Elche est arrivé au RCDE Stadium en bas du tableau et toujours sans victoire, et l'expulsion de Federico Redondo, après un examen VAR pour avoir tiré un ailier d'Espanyol qui allait se retrouver en bonne position, les a laissés en infériorité numérique dans les premières minutes.

Víctor Chust a mis le ballon dans son propre but à la 72e minute pour donner de l'espoir aux hôtes, mais Germán Valera a rétabli l'écart de deux buts six minutes plus tard avec une superbe finition individuelle.

L'entraîneur d'Elche, Martín Anselmi, cité par Marca, a rapidement partagé le crédit.

"Je suis fier de tout le monde. Si Roy ne centre pas, Fer ne marque pas. Le football est un sport collectif et cela dépend de tout le monde. Il y a toujours un individu qui se distingue, ou pas, mais l'étoile, c'est l'équipe."

Il a estimé que son équipe avait su gérer intelligemment la situation de désavantage.

"Pendant la semaine, j'avais dit que je voulais qu'Elche soit intelligent et compétitif. Cela signifie s'adapter aux circonstances du jeu, et comme nous avons été intelligents et que nous avons compété, nous avons développé notre jeu. Cela me donne satisfaction. Je suis extrêmement heureux de la façon dont nous avons joué aujourd'hui."

Anselmi a également dédié la victoire à sa famille : "Cela a pris du temps à arriver, mais plus qu'un soulagement personnel, c'est aussi un soulagement au sein du club. C'est l'effort de ma femme et de mes enfants. Ce triomphe est pour eux."

L'ambiance dans le camp d'Espanyol était très différente. Manolo González, selon Marca, a qualifié cela de pire performance de son temps au club.
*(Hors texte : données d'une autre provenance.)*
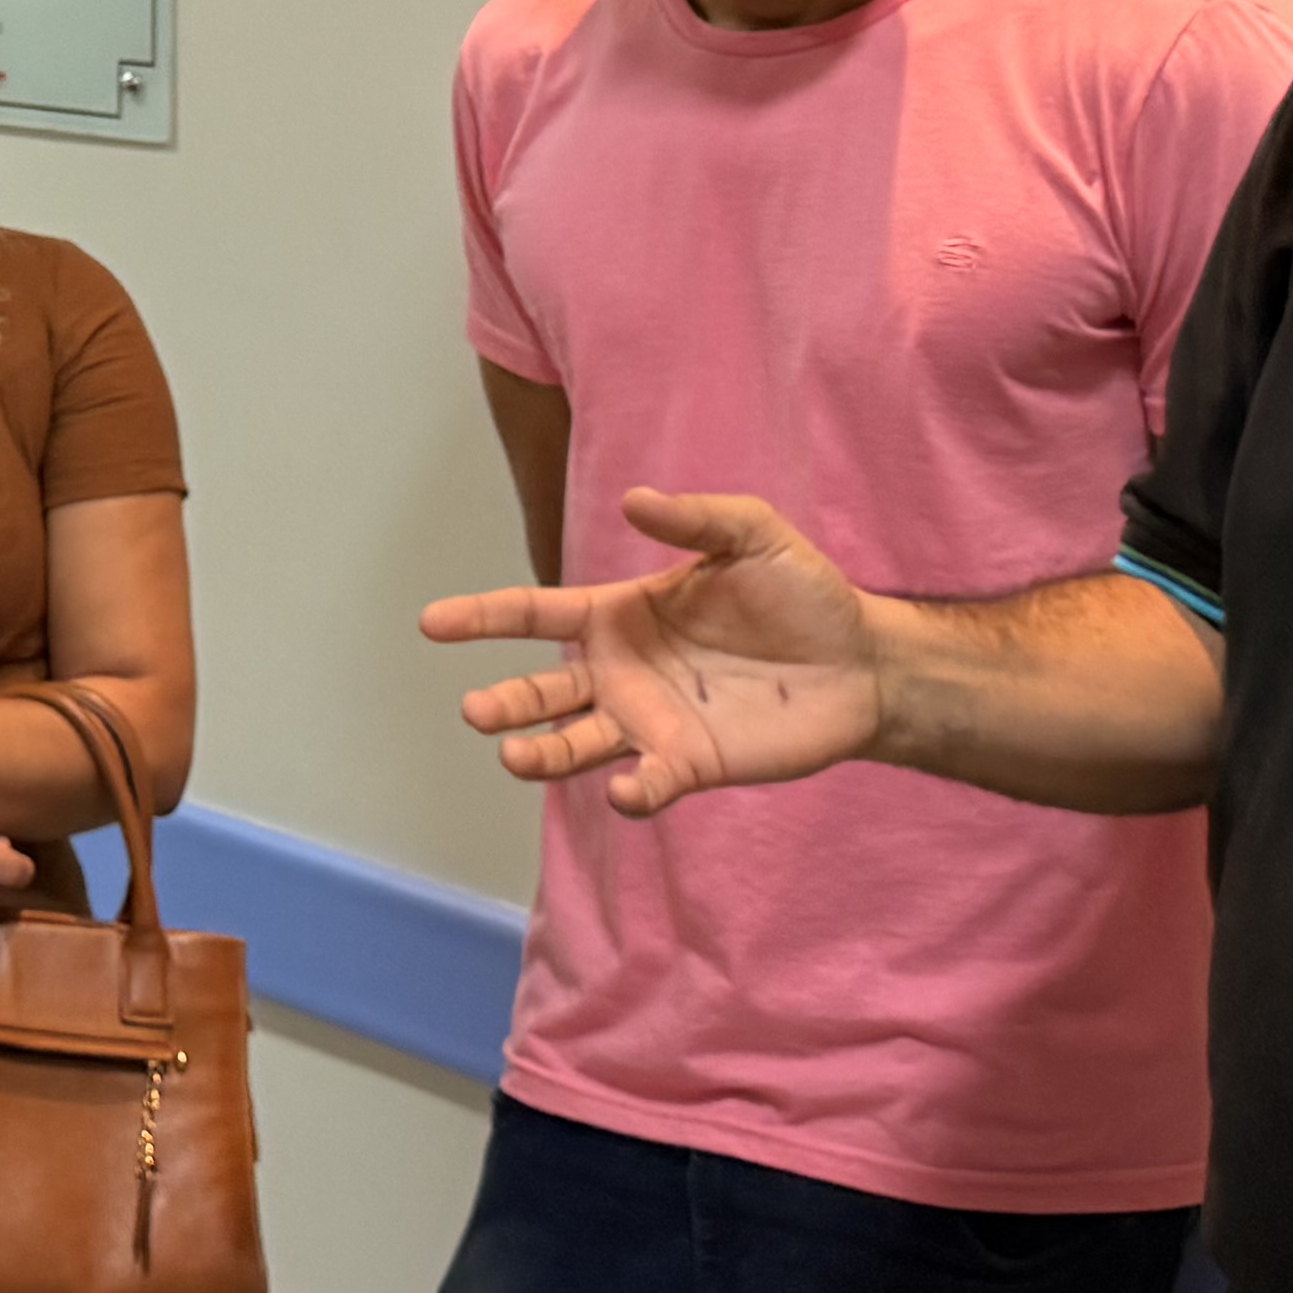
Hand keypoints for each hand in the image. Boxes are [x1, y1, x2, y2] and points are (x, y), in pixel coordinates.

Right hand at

"C'était un match horrible. Ils nous ont mis dans une très bonne situation pour gagner et, à partir de ce moment-là, tout ce que nous pouvions faire de mal, nous l'avons fait mal. Je pense que c'est le pire match depuis que je suis à Espanyol et il n'y a rien de plus à dire."
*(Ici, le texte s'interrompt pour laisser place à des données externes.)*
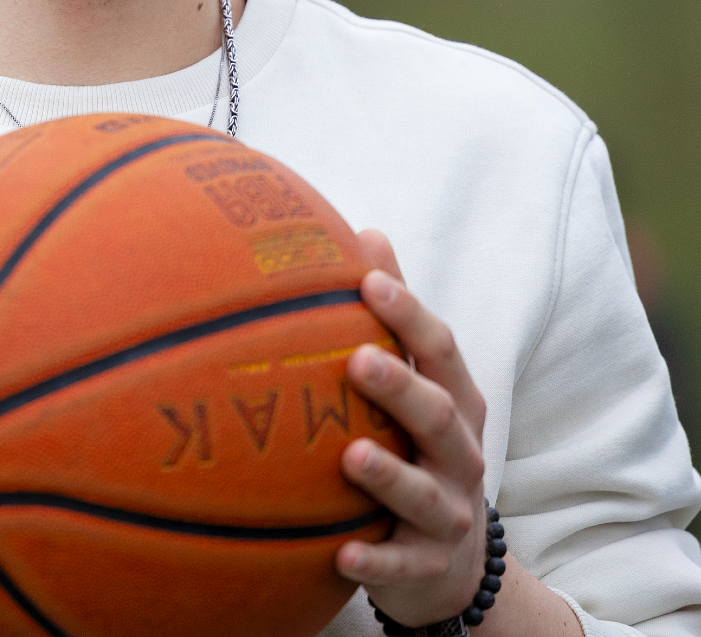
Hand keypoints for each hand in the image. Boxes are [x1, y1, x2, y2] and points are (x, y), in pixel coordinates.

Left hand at [336, 230, 486, 626]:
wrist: (452, 566)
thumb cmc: (418, 448)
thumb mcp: (418, 384)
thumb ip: (395, 316)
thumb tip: (364, 231)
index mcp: (454, 403)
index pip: (440, 350)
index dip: (408, 313)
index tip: (368, 278)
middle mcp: (459, 455)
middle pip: (438, 415)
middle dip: (401, 386)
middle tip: (356, 359)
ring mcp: (446, 513)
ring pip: (422, 493)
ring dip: (388, 474)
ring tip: (350, 454)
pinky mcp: (426, 567)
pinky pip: (401, 567)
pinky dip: (374, 564)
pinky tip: (340, 555)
L'entraîneur a d'abord mis la faute sur lui-même.

"Je suis assez clair sur où je me trompe, je suis assez clair à ce sujet."

Battu pour un deuxième match consécutif après avoir perdu contre Rayo Vallecano, Espanyol a maintenant presque trois semaines pour réagir. González a déclaré que les sifflets des supporters étaient tout à fait naturels.

"Bien sûr, l'ambiance n'est pas la meilleure, mais c'est nous qui l'avons provoquée. Donc, quand vous provoquez la situation, ce que vous devez faire, c'est l'inverser. C'est tout ce qu'il y a. Et nous devons travailler pour la retourner, il n'y a pas d'autre option."